The system is also effective in South Korea because of its accuracy. During the training inspections, K-water was able to locate pinhole leaks as close as 5-cm above and below the actual leak location – meaning service disruption, excavation and repair times were minimal. In K-water's subsequent inspection of the same pipeline in Tongyeong City, they were able to excavate and repair all three identified leaks in 5.5 hours each during the night (three separate repairs), causing little disruption to customers.

K-water's 2012 program plans to inspect about 52 kilometers of pipeline for leaks and gas pockets on both its own national pipelines and in its client municipalities. Inspections are carried out based on a priority list developed by K-water.

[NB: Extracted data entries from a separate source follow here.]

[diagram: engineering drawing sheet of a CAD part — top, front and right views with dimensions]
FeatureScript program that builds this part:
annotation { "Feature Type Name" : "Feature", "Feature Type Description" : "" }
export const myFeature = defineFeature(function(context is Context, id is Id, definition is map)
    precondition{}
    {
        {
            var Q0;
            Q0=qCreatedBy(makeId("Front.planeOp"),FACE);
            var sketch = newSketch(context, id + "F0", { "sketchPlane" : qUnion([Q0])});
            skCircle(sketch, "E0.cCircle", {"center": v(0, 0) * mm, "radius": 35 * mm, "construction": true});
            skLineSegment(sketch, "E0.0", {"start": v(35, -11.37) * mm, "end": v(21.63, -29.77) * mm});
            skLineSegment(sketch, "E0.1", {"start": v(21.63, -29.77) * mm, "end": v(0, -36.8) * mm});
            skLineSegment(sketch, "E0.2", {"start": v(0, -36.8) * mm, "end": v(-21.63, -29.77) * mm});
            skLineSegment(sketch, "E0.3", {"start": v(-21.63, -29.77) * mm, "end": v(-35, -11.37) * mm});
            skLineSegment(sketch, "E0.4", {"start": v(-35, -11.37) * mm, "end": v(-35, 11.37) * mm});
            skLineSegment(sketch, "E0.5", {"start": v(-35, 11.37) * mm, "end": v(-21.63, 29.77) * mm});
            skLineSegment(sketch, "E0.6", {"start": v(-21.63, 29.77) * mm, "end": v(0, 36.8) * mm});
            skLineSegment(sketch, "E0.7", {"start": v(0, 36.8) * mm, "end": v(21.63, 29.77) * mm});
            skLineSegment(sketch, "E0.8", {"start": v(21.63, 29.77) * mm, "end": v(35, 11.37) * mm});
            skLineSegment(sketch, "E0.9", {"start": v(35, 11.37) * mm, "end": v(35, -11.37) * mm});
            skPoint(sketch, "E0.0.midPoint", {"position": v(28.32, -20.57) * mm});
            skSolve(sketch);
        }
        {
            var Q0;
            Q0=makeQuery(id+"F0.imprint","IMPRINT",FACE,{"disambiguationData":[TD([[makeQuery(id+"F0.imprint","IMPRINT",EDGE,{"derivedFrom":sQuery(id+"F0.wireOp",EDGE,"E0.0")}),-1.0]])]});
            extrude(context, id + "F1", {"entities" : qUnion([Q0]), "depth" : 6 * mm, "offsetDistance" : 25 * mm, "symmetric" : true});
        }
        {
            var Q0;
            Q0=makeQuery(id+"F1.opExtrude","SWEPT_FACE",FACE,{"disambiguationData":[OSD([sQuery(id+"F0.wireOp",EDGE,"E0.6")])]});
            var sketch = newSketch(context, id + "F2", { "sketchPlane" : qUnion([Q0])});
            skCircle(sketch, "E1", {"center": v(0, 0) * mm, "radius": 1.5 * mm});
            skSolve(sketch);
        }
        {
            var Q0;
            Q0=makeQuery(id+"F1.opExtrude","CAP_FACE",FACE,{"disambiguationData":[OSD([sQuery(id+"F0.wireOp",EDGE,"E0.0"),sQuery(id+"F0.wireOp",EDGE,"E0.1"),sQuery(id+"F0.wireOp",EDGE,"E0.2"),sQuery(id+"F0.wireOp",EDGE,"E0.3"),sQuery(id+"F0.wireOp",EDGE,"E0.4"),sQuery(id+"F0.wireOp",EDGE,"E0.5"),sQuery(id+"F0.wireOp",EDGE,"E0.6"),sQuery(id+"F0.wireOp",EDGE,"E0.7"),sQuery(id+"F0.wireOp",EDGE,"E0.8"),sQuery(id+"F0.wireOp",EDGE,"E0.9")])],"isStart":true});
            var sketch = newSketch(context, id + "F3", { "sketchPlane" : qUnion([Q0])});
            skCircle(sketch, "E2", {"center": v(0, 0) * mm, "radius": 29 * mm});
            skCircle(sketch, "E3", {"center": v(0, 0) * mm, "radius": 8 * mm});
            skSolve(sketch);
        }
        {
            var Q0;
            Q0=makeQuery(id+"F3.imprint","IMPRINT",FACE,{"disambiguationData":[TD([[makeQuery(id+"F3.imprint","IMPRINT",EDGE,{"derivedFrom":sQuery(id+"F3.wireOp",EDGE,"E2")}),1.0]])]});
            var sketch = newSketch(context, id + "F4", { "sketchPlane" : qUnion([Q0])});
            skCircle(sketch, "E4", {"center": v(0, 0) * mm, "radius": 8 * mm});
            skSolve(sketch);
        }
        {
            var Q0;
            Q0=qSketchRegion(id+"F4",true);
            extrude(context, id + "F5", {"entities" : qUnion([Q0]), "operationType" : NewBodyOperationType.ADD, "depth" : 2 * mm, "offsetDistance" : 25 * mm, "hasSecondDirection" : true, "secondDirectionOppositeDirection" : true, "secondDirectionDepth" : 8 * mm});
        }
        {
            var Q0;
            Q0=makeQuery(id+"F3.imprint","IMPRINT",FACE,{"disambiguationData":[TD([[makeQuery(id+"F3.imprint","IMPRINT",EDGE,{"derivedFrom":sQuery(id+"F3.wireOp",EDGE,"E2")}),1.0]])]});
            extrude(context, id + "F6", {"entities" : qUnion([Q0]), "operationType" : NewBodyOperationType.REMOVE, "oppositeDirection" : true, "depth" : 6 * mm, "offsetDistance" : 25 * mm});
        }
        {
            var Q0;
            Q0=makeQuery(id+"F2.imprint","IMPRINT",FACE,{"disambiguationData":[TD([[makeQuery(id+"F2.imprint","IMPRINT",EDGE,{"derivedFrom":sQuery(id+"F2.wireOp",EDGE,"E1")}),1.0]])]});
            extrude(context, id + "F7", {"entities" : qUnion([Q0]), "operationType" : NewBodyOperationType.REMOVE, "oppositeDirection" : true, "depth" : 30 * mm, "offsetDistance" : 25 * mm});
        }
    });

As of September 2012, K-water has inspected 21 kilometres of pipeline alone, finding 21 leaks of various sizes. Including the second portion of its training program, 25 total kilometres have been inspected in 2012, locating 22 leaks. K-water has inspected both its own pipelines as well the regional pipelines that it operates and has covered pipes with diameters as small as 150-mm and as large as 2300-mm, with most pipe being either steel, ductile iron or cast iron pipe. After locating a leak, K-water makes a fiscally-motivated decision on whether to repair the leak by comparing the estimated value of water lost from and the cost to excavate and repair.